CLUTCH NOTES

 

BLEEDING

 
New clutch slave cylinders will arrive with the bleeder screw installed in one of the two holes on the end of the slave cylinder.  This bleeder screw may not be in the correct hole.  Make sure the bleeder screw is located in the upper hole when the slave cylinder is attached to the bell housing body.  If, as was the case on both of my cars, the bleeder screw is located on the lower hole it will be harder to bleed the clutch properly and you will need to move things around to correct the error.

Bleeding the clutch is much the same as bleeding the brakes.  You can use a friend to press the clutch pedal, or use a vacuum pump or other hydraulic bleeding tool if you are working alone.  Be sure you have removed all air bubbles before you are finished bleeding the clutch lines.  The master cylinder does not hold much brake fluid.  Have a friend stationed to watch it closely, or make frequent trips to the top side of the car if you have to monitor the fluid level yourself.  Only a couple of pumps on a vacuum pump will empty the reservoir.

As with the brakes, the clutch brake fluid should be replaced once a year.

 

 ADJUSTMENT

Start by removing the spring between the slave cylinder and the clutch release arm.

Adjust the gap between the slave cylinder rod and the clutch release arm so that there is a very small amount of free play between the two mating surfaces.  Failure to leave a gap will cause the clutch to release completely.  Too much gap will fail to release the clutch completely when the pedal is depressed.

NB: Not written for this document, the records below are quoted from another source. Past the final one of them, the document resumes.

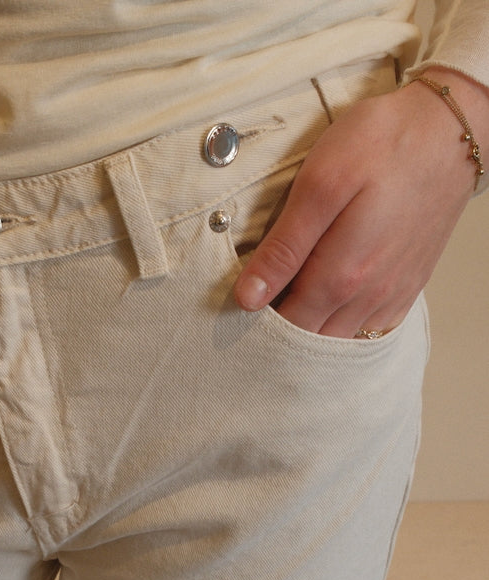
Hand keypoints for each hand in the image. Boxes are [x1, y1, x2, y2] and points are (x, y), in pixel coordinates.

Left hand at [234, 67, 488, 337]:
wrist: (449, 130)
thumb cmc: (381, 145)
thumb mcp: (320, 184)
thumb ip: (284, 247)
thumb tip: (248, 298)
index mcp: (341, 275)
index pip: (286, 325)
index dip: (258, 323)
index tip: (238, 307)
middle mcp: (369, 296)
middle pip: (312, 340)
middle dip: (281, 333)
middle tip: (258, 307)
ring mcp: (392, 295)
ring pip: (341, 341)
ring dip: (312, 334)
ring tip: (290, 305)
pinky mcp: (408, 288)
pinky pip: (372, 331)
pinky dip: (345, 330)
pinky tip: (329, 309)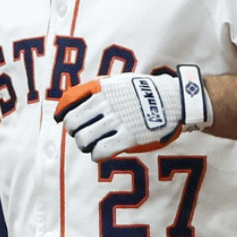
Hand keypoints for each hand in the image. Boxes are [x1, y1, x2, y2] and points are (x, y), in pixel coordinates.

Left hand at [54, 66, 211, 161]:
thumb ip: (98, 88)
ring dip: (85, 145)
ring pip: (83, 139)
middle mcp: (106, 105)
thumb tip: (75, 97)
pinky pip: (101, 151)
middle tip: (83, 134)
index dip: (62, 115)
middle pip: (72, 124)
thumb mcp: (118, 81)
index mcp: (101, 90)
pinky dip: (96, 155)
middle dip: (74, 132)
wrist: (173, 99)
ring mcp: (117, 121)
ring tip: (93, 145)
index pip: (68, 104)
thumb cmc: (143, 91)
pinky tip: (100, 153)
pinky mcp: (129, 137)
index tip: (62, 121)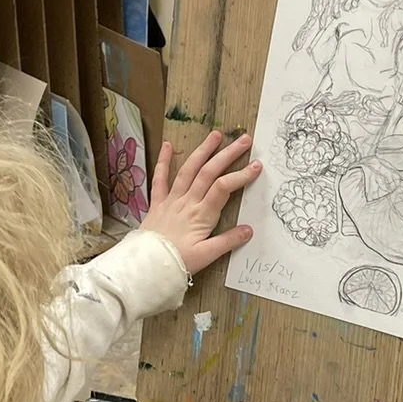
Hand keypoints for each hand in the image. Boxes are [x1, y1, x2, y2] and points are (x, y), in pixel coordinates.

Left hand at [140, 130, 260, 275]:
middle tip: (243, 140)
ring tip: (216, 135)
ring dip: (202, 151)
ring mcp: (171, 200)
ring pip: (188, 170)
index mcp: (201, 215)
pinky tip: (168, 146)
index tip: (256, 166)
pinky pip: (159, 179)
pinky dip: (164, 161)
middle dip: (228, 154)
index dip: (241, 175)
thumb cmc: (177, 262)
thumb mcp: (206, 256)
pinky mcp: (157, 203)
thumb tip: (248, 230)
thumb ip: (228, 242)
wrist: (146, 266)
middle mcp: (187, 202)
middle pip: (209, 172)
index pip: (224, 188)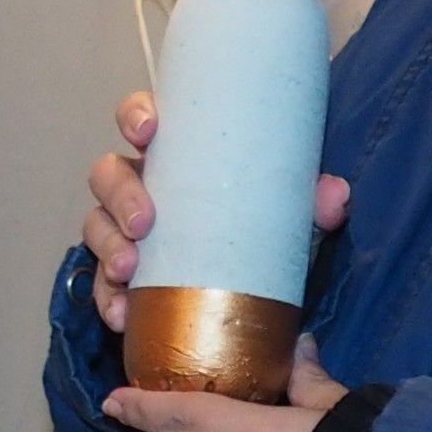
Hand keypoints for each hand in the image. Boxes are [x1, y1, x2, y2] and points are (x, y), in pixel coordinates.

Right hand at [80, 94, 350, 334]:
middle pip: (108, 174)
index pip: (141, 118)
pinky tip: (122, 315)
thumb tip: (335, 195)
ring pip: (96, 227)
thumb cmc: (260, 227)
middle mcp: (143, 186)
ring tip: (127, 273)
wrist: (259, 288)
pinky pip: (102, 284)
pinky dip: (108, 299)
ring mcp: (126, 230)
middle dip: (119, 197)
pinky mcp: (123, 275)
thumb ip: (313, 202)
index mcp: (176, 155)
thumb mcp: (289, 214)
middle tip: (144, 224)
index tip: (148, 132)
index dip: (135, 116)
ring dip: (107, 248)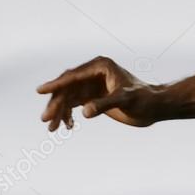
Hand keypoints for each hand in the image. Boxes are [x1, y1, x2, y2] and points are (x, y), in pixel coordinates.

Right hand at [37, 56, 162, 131]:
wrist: (153, 107)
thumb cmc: (143, 99)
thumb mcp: (125, 100)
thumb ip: (105, 104)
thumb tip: (84, 111)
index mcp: (100, 66)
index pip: (73, 75)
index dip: (56, 84)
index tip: (41, 91)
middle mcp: (93, 73)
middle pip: (67, 87)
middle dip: (56, 103)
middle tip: (46, 120)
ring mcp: (91, 84)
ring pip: (68, 97)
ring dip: (59, 111)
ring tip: (52, 128)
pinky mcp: (92, 96)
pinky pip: (73, 104)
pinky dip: (67, 114)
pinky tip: (67, 126)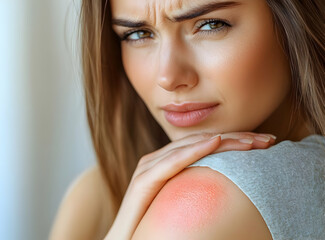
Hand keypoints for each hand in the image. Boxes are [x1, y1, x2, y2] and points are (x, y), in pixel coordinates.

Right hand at [104, 132, 275, 239]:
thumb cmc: (154, 225)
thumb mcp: (181, 202)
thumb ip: (196, 189)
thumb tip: (228, 188)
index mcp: (168, 163)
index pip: (206, 145)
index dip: (236, 141)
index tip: (266, 143)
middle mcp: (158, 160)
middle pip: (202, 142)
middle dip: (236, 138)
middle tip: (269, 140)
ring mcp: (149, 167)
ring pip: (190, 146)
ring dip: (223, 141)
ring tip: (251, 140)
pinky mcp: (144, 180)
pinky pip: (172, 162)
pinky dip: (194, 151)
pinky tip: (214, 143)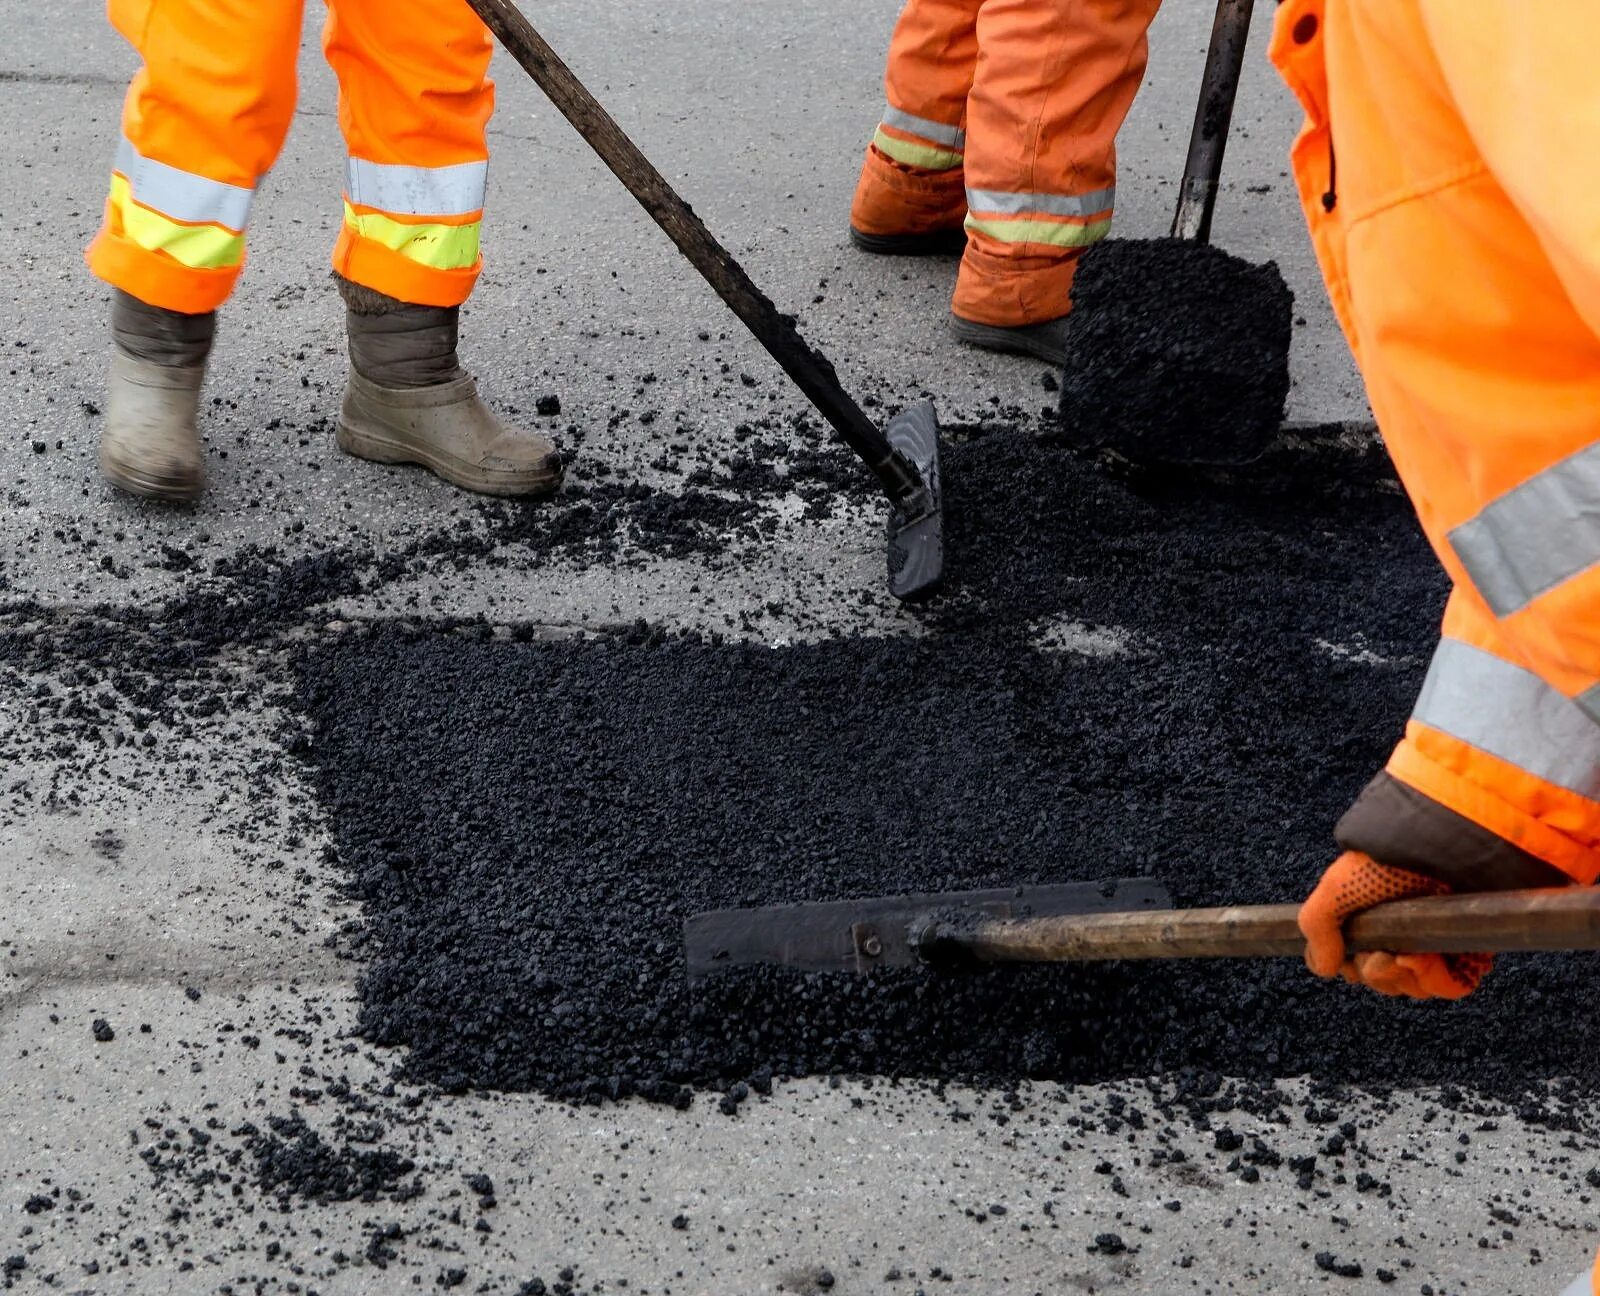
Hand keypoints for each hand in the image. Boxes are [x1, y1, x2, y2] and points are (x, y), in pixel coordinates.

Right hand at [1298, 850, 1491, 999]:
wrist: (1434, 849)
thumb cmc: (1383, 861)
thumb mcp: (1335, 888)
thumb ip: (1317, 926)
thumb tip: (1324, 968)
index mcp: (1375, 919)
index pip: (1360, 964)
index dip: (1351, 969)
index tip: (1346, 958)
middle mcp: (1407, 932)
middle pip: (1386, 980)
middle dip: (1374, 974)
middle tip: (1374, 955)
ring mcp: (1437, 943)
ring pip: (1414, 986)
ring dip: (1399, 977)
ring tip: (1397, 955)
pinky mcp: (1469, 951)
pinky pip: (1450, 985)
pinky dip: (1430, 980)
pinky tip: (1416, 959)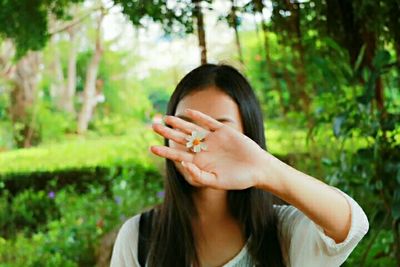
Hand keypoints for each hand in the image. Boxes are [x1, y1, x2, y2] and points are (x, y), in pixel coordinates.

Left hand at [149, 108, 268, 189]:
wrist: (258, 169)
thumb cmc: (238, 179)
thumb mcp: (216, 181)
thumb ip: (198, 175)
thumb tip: (182, 164)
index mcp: (200, 163)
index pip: (178, 155)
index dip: (165, 151)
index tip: (151, 147)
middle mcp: (204, 150)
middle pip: (181, 139)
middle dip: (168, 133)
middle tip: (153, 126)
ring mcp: (213, 140)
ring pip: (192, 129)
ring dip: (179, 123)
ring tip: (165, 118)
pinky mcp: (223, 131)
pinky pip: (208, 122)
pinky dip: (198, 117)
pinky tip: (187, 112)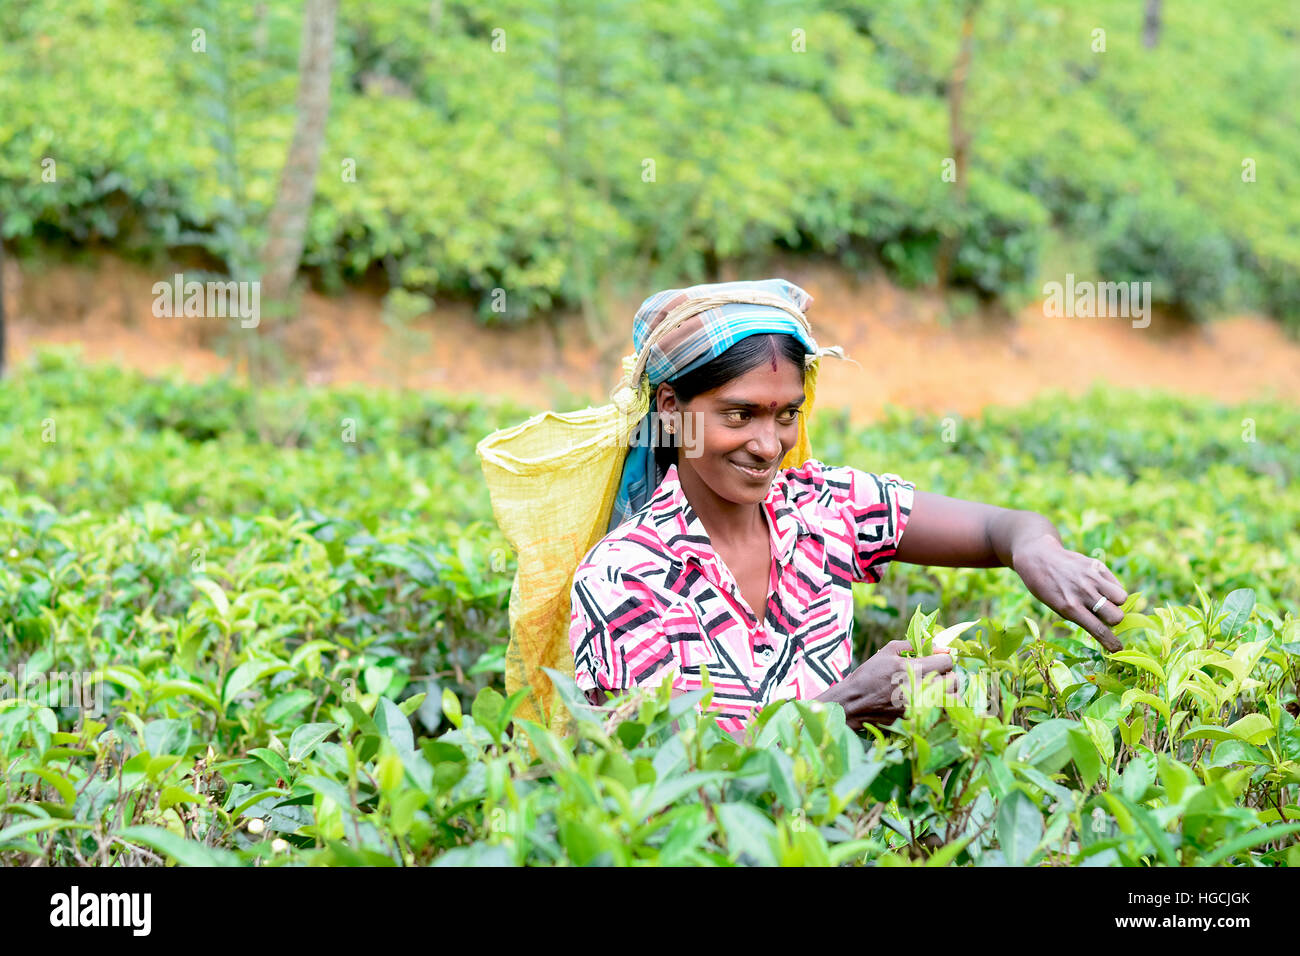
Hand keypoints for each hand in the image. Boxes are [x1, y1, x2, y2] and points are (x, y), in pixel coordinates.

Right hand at [818, 640, 957, 729]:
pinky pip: (941, 712)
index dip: (945, 658)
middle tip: (940, 673)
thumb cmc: (869, 674)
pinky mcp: (918, 719)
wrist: (854, 703)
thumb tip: (935, 643)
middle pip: (954, 680)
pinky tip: (932, 701)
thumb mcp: (887, 651)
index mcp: (914, 669)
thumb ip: (913, 644)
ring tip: (940, 688)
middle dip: (950, 674)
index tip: (939, 659)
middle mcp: (920, 688)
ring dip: (950, 692)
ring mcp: (921, 706)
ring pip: (953, 699)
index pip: (947, 662)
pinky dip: (942, 706)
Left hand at [1011, 536, 1128, 651]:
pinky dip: (1113, 589)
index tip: (1117, 649)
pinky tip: (1101, 588)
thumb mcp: (1058, 607)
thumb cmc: (1048, 588)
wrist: (1039, 558)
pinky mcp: (1096, 565)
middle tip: (1104, 616)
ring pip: (1121, 598)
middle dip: (1114, 620)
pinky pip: (1116, 584)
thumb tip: (1108, 628)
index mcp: (1070, 607)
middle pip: (1116, 616)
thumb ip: (1082, 616)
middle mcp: (1082, 592)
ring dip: (1116, 603)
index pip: (1098, 630)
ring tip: (1104, 600)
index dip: (1111, 643)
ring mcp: (1091, 577)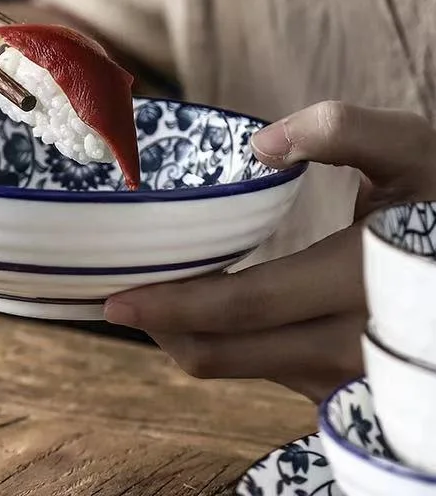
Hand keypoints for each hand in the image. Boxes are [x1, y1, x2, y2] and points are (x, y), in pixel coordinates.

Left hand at [104, 101, 435, 401]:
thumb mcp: (409, 147)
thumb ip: (341, 130)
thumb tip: (262, 146)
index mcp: (359, 283)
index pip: (244, 305)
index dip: (172, 304)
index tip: (114, 297)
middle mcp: (351, 346)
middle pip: (225, 351)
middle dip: (160, 327)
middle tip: (111, 299)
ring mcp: (346, 376)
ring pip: (238, 368)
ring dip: (184, 336)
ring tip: (148, 298)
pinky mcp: (342, 386)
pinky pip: (259, 372)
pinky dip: (219, 345)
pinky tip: (200, 310)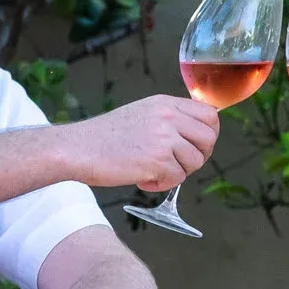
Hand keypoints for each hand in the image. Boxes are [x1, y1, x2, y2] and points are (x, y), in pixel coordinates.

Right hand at [61, 95, 219, 191]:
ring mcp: (164, 138)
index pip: (210, 115)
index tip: (197, 146)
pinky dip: (162, 185)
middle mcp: (168, 117)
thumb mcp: (142, 114)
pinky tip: (143, 180)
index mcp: (166, 104)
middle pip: (209, 139)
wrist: (78, 148)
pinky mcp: (158, 160)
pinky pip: (177, 178)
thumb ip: (169, 120)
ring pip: (195, 161)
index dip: (209, 134)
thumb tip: (194, 135)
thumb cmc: (105, 137)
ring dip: (178, 173)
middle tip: (177, 164)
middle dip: (198, 156)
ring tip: (154, 172)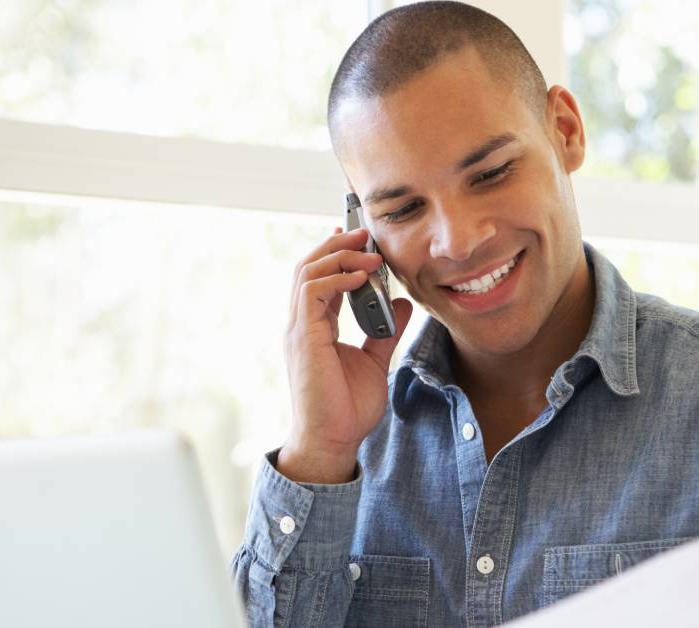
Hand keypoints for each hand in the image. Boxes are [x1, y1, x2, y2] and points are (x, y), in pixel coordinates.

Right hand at [279, 227, 412, 483]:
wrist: (333, 441)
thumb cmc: (348, 409)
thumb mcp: (376, 361)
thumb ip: (385, 330)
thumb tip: (401, 302)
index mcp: (314, 327)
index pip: (319, 279)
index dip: (336, 255)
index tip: (358, 238)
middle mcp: (301, 324)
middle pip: (308, 267)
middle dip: (337, 245)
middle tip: (365, 234)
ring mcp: (298, 329)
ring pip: (307, 272)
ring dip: (340, 257)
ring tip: (369, 253)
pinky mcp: (303, 337)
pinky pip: (313, 292)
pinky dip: (337, 278)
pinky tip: (362, 278)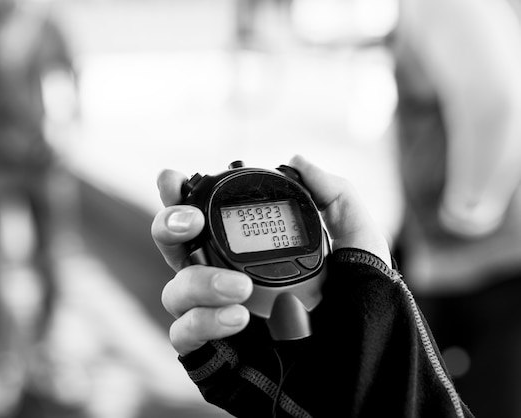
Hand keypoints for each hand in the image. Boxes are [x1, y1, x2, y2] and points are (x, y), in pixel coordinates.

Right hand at [151, 155, 390, 355]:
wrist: (366, 374)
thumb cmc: (363, 312)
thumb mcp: (360, 247)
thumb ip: (335, 197)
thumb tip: (296, 161)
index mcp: (249, 253)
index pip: (205, 219)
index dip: (180, 196)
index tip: (174, 178)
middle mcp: (225, 280)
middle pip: (174, 247)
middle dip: (169, 225)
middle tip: (191, 222)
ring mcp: (215, 318)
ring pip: (174, 290)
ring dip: (199, 281)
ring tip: (241, 289)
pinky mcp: (211, 355)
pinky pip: (183, 333)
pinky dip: (204, 321)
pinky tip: (239, 318)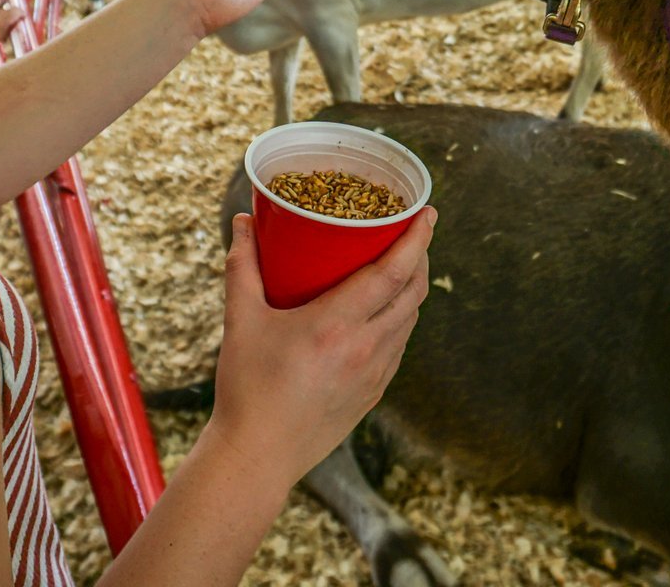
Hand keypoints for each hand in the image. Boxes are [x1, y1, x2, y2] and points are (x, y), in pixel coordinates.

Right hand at [206, 210, 433, 488]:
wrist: (257, 456)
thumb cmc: (246, 388)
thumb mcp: (241, 321)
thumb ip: (243, 266)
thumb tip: (242, 221)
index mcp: (337, 325)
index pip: (395, 272)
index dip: (417, 238)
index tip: (427, 212)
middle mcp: (366, 348)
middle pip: (414, 292)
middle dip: (420, 257)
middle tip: (415, 232)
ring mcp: (374, 374)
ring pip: (410, 320)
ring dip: (412, 289)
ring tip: (402, 267)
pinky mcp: (373, 394)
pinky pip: (398, 346)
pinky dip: (399, 320)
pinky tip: (384, 313)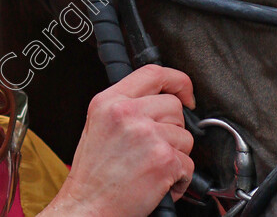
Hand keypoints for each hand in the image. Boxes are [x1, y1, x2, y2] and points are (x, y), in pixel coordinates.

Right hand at [41, 65, 194, 216]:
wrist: (87, 207)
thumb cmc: (92, 175)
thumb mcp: (97, 125)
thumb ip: (124, 106)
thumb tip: (157, 99)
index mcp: (109, 102)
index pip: (152, 73)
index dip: (177, 81)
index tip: (185, 93)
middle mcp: (127, 114)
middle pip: (174, 107)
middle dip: (172, 129)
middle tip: (155, 147)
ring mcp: (147, 135)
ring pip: (185, 137)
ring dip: (176, 155)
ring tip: (151, 167)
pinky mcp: (163, 159)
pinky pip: (188, 164)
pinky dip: (180, 178)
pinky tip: (158, 183)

NOTE: If your clutch disk appears to be worn out crawl under the dash and check the free play between the master cylinder to the clutch pedal arm before you remove the engine and transmission. 

Any or all of the three components that make up this connection  can wear, causing the clutch pedal to travel a shorter distance than it should, and not moving the master cylinder piston as far as it should.  This will create the same failure to disengage effect as would be caused by a worn out clutch disk.

Suggestions for repairing these worn parts include:

  • If only the clutch pedal hole is worn you can weld it shut and re-drill the hole to the correct size.  If the U connector is worn you may need to replace it with a new or lesser worn part. A worn clevis pin should be replaced at this time as well.
  • Drill the clevis pin holes in both the clutch pedal and the master cylinder U connector to match a larger diameter clevis pin.